Mike Miles Jr returns to college basketball as the youngest junior in the country, according to my information I have on file. When NBA teams look at draft stock, it is hard not to see age as a key part of the equation. Because of that, combined with my overall high ranking of Mike Miles on my board, I project Mike Miles to have quite a few NBA scouts on hand at every single game he plays, both in Fort Worth and on the road. The TCU guard was recently named the Preseason Big 12 Player of the Year, placing high expectations on his junior season.
What makes Mike Miles worth investing in?
Cerebral point guards with almost no holes related to skill & athleticism are few and far between in college basketball. His ability to see the floor well, set up open teammates, handle pressure & double teams, and run NBA sets at a high level as a playmaker are advanced for his age. He also has mastered the Luka Doncic bailout of a double team pass (shown below).
Beyond playmaking, his jump shot, while lacking in terms of success and efficiency in his first two seasons, have great mechanics, promising flashes, and statistical projection that says the 3P% will eventually catch up to the peripherals. One defense I give Mike Miles with his efficiency is that being the first option both as a scorer and playmaker in his role makes his 3P% the first stat to be sacrificed to help the team play to its best. Not only as a junior do I project his numbers to go up as he plays off-ball more, but the importance of him being able to come off screens as a shooter will create more damage for the TCU offense. In the NBA, he won’t share this usage rate he has now, which will allow him to develop his jumper more reliably.
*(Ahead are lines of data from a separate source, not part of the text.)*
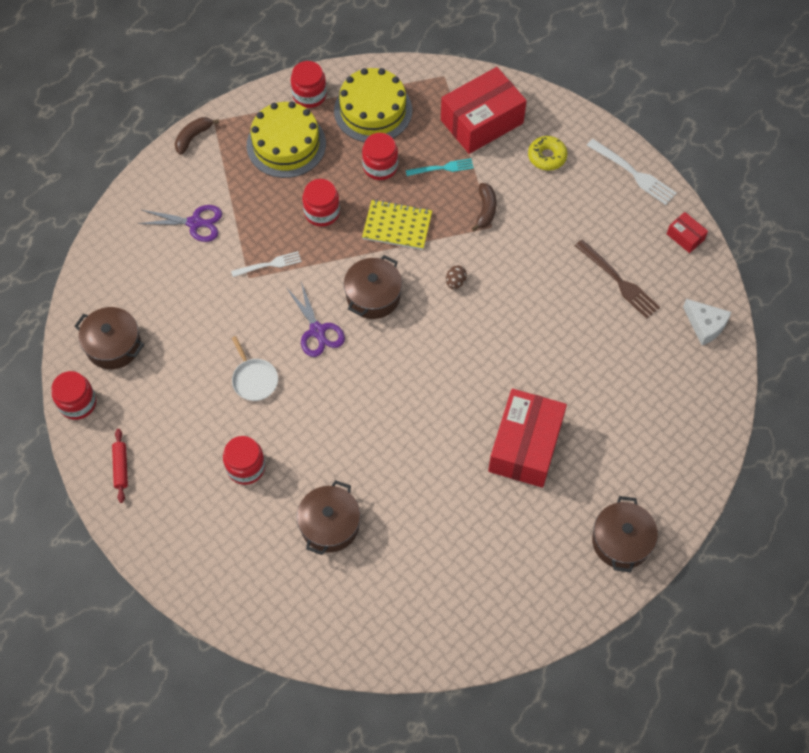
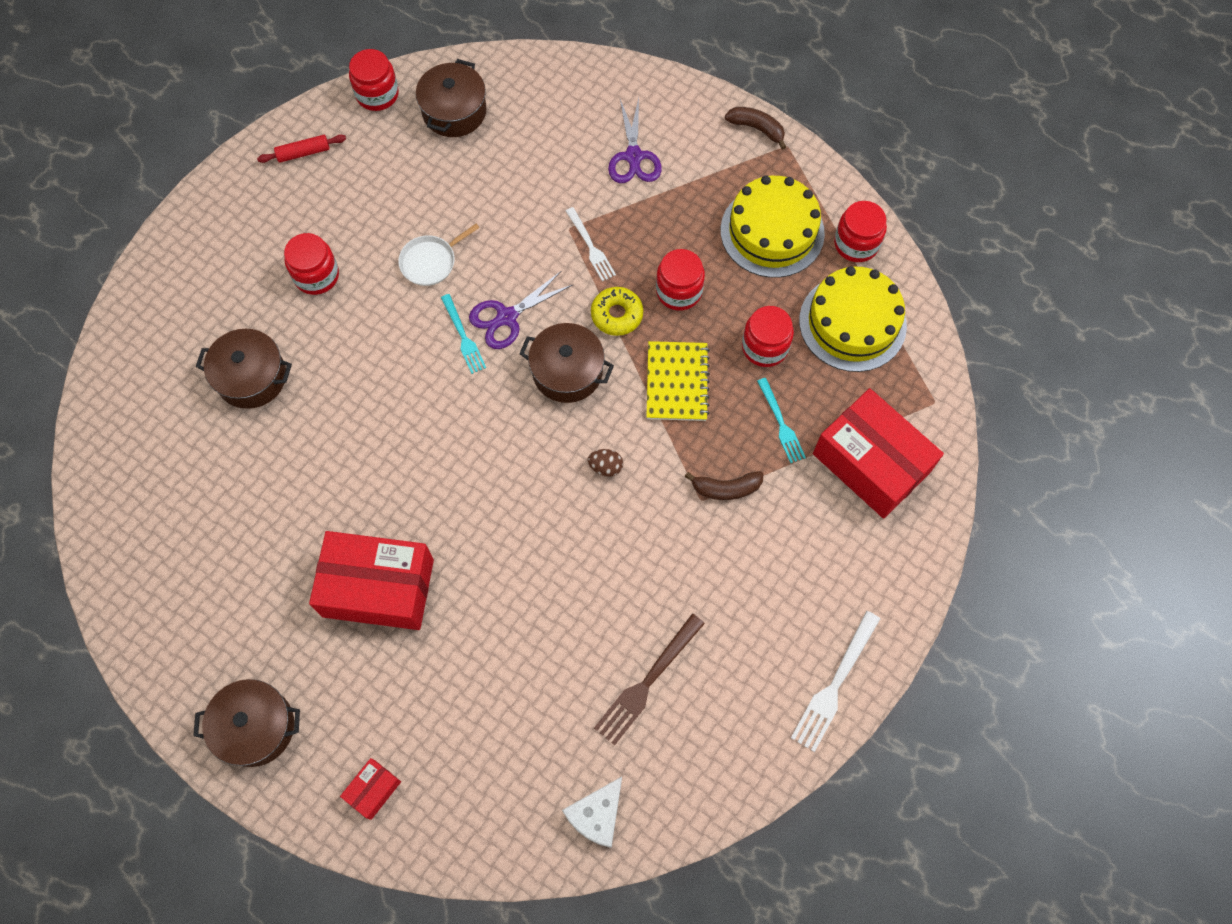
camera: 80 degrees right, 5 degrees up
(328, 363) = (463, 337): none -> turquoise fork
(547, 157) = (833, 558): yellow donut -> yellow donut (617, 315)
(685, 237) = (741, 772): red box -> red box (373, 790)

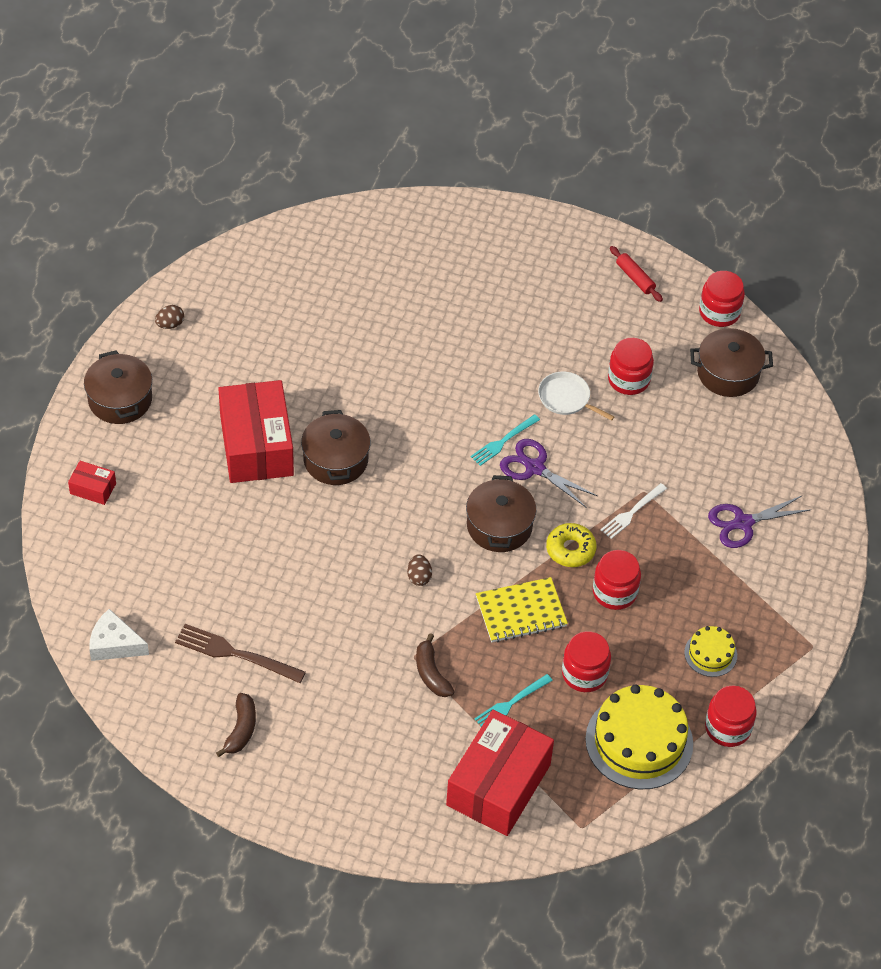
camera: 70 degrees right, 15 degrees down
(168, 641) = (170, 324): none -> brown egg
(252, 377) = (409, 308): brown pot -> brown pot (335, 460)
(316, 275) = (519, 322): red jar -> red jar (628, 379)
(757, 128) = (821, 616): brown banana -> brown banana (241, 729)
(772, 231) = (710, 654): yellow cake -> yellow cake, size x0.50
(834, 686) = (275, 796): white fork -> none

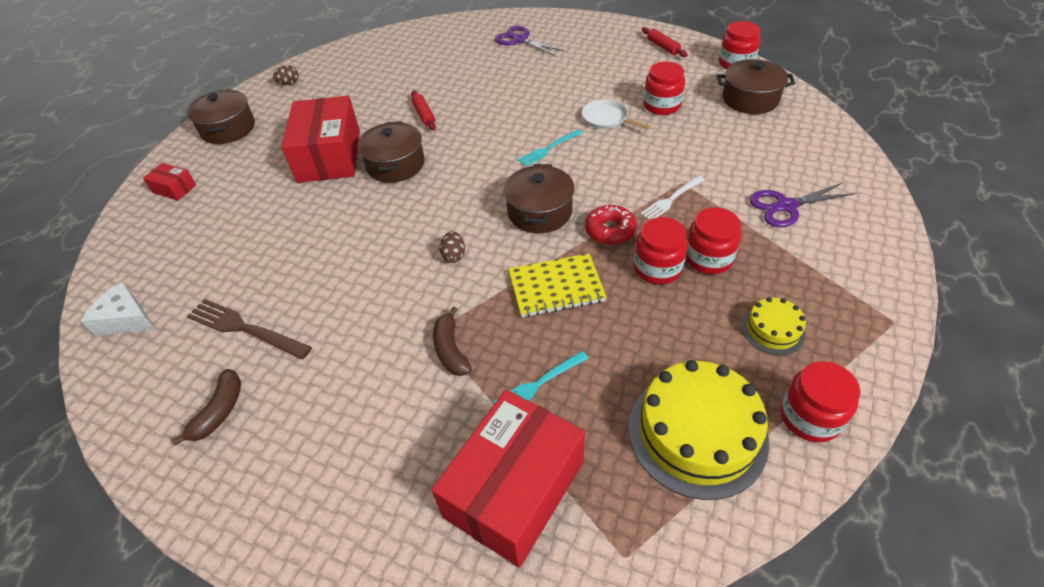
camera: 10 degrees right, 5 degrees down
(353, 385) = (424, 115): none -> red rolling pin
(535, 468) = (576, 167): purple scissors -> purple scissors (520, 40)
(570, 549) = (610, 230): yellow donut -> red donut
(584, 674) = (626, 351): red jar -> red jar (708, 258)

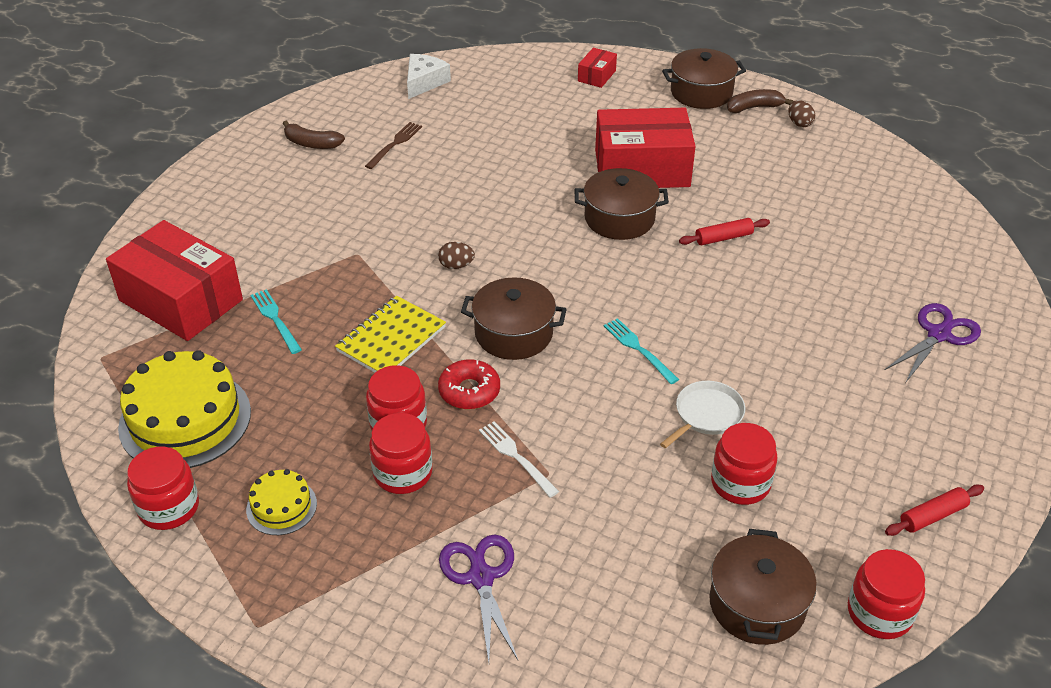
camera: 90 degrees right, 5 degrees down
(244, 328) = (395, 144): brown fork -> brown fork, size x0.66
(450, 350) = (332, 264): brown banana -> brown banana (754, 107)
(556, 287) = (391, 339): yellow notebook -> yellow notebook turned 45 degrees clockwise

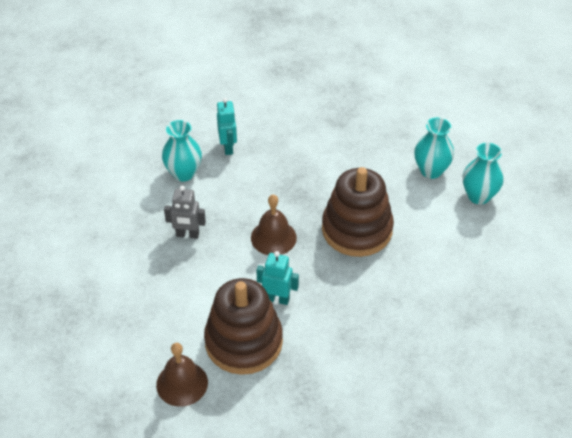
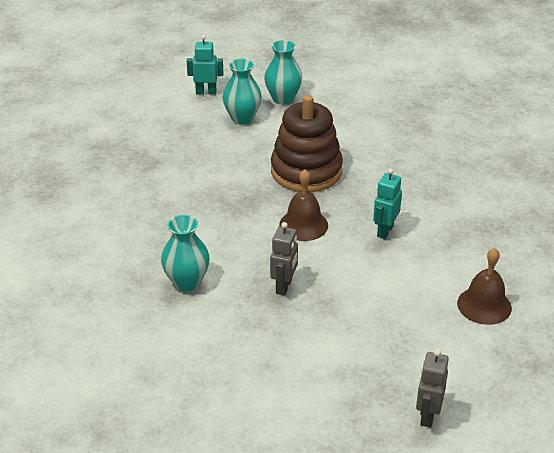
camera: 80 degrees left, 10 degrees down
(43, 345) = (427, 415): none -> grey robot
(228, 147) = (158, 244): turquoise robot -> turquoise robot (206, 92)
(243, 342) = (435, 258): brown stacking toy -> none

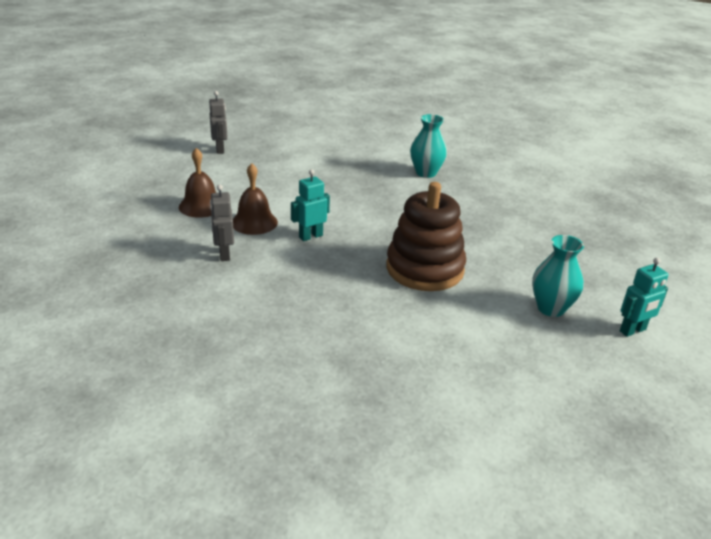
camera: 150 degrees right, 5 degrees down
(283, 99) = (542, 350): turquoise vase -> none
(284, 286) = (358, 185): grey robot -> grey robot (224, 254)
(303, 225) = (382, 224): brown bell -> brown bell (254, 222)
(385, 231) = (310, 236): turquoise robot -> turquoise robot turned 120 degrees counterclockwise

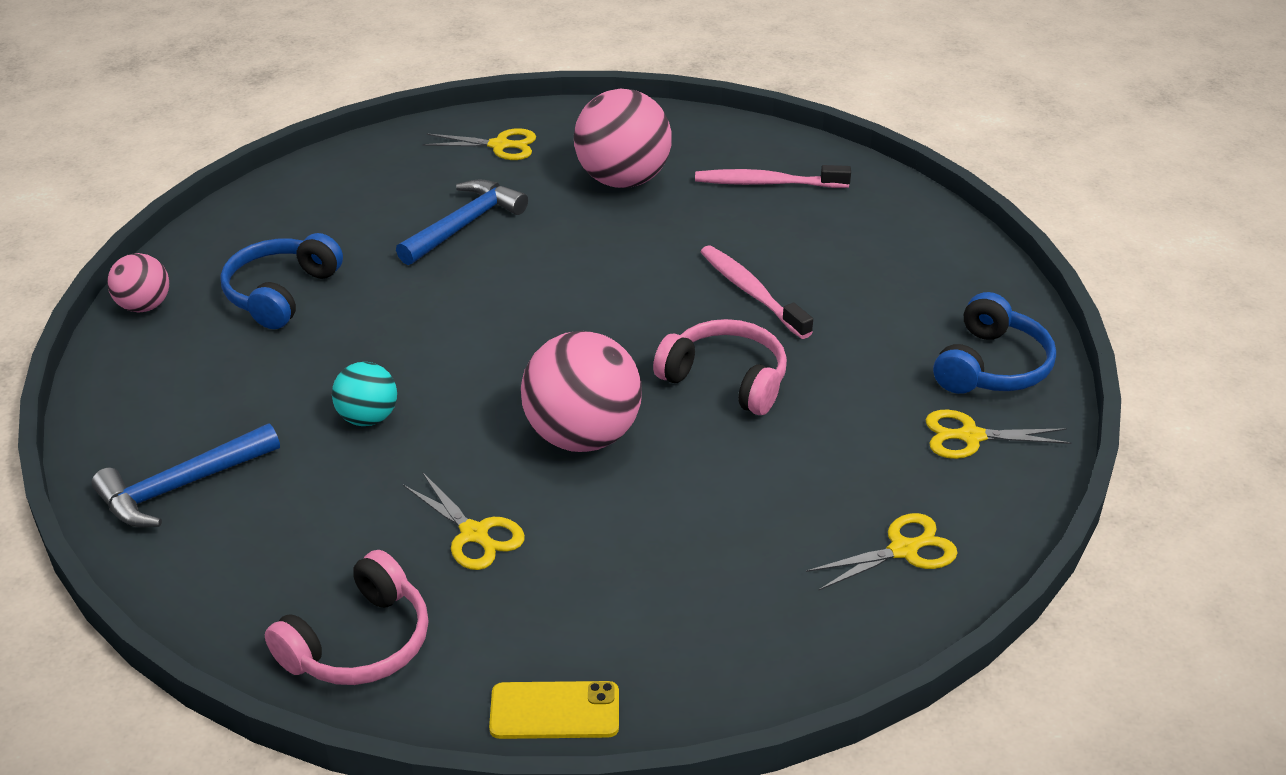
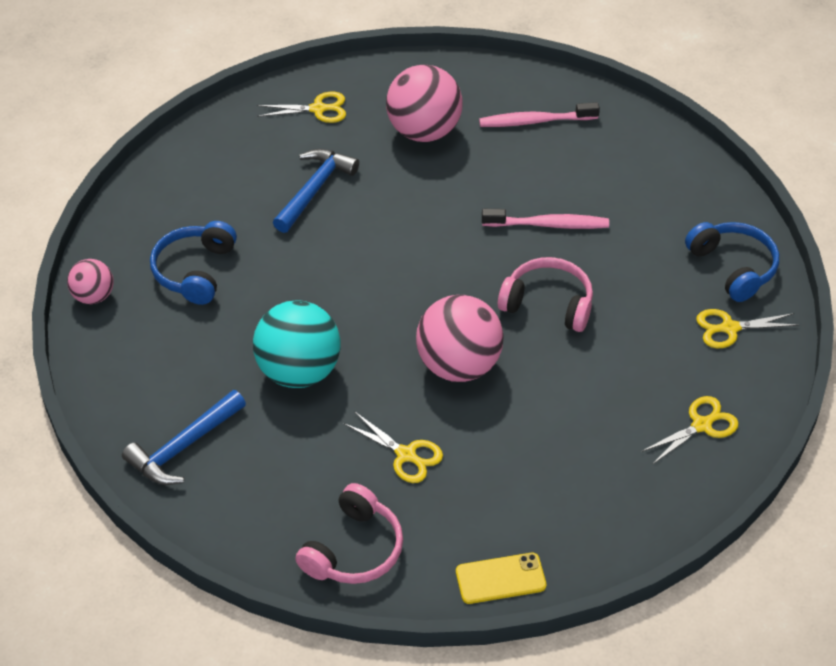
camera: 10 degrees left, 10 degrees up
(368, 418) = (299, 371): turquoise ball -> turquoise ball, size x1.83
(752, 292) = (548, 225): pink toothbrush -> pink toothbrush turned 135 degrees clockwise
(992, 366) = (733, 267): blue headphones -> blue headphones turned 45 degrees counterclockwise

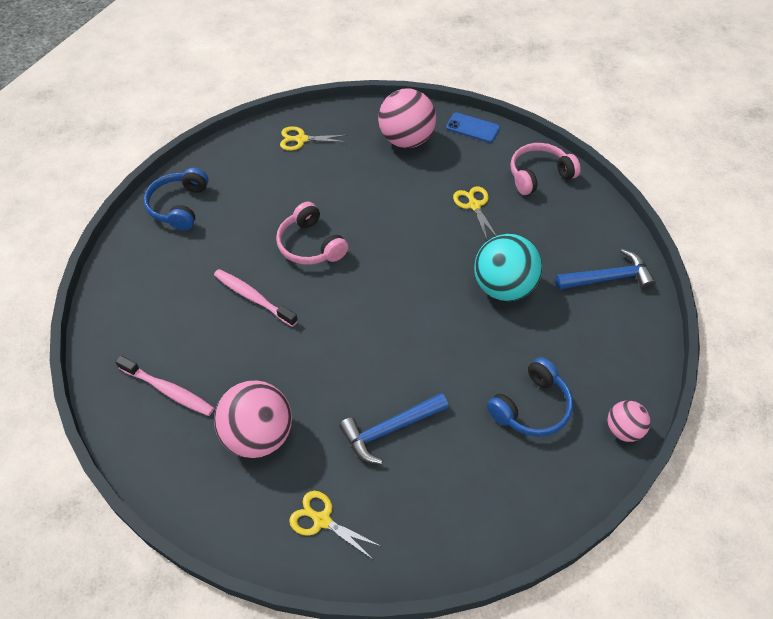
camera: 145 degrees left, 5 degrees up
(458, 365) = (400, 238): pink ball -> pink ball (406, 140)
(500, 579) = (472, 128): yellow phone -> blue phone
(729, 328) = (226, 175): yellow scissors -> none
Miles shot 39% on catch & shoot jumpers from 3 as a freshman, then dipped down to 26% as a sophomore. Returning to ~35% on the same volume as last year will increase his stock in being able to play both guard slots offensively. On top of that, the shooting threat off-ball should allow for him to collapse defenses off of fakes and find open teammates. Regardless, his off-ball shooting creates more scoring opportunities for everyone all the way around.
But what about the size?
Mike Miles is only 6’1, and he doesn’t have long arms (stop me if you’ve heard similar things about another TCU star that has been hyped up on this site). His best physical comparison is Jalen Brunson, but the advantage for Mike is in his explosiveness towards the rim, and that applies on both ends:
Miles has a similar handle to Brunson, being deceptive in both accelerating and decelerating. Change of speed is important for guards, especially being undersized with less margin for error. With a tremendous basketball IQ, which plays into using his athleticism on the defensive end in rotating, the flashes make it easy to see how he won’t be a hole on defense despite his size. While he won’t be protecting the rim in the NBA like the play above, the standout feature is not literal: he can see the game at a high level, and this will result in more winning plays more often.
Mike Miles has very few holes in his game beyond missing efficiency through his first two years and his size for the position. He can handle the ball and finish with both hands, make quick & advanced reads on the fly, he has shooting skill, and sees the play before it happens better than his peers.
Will NBA teams learn from letting Jalen Brunson fall to the second round over 4 years ago? If Mike Miles makes the jump and this ages well enough that all of this comes into fruition, this will be a great litmus test. Jalen Brunson was 21, about one month away from turning 22, on draft night. Mike Miles will be 20, two months away from turning 21, on draft night. With similar physicals and overall scouting profiles, Miles could be the best kept draft secret in college basketball.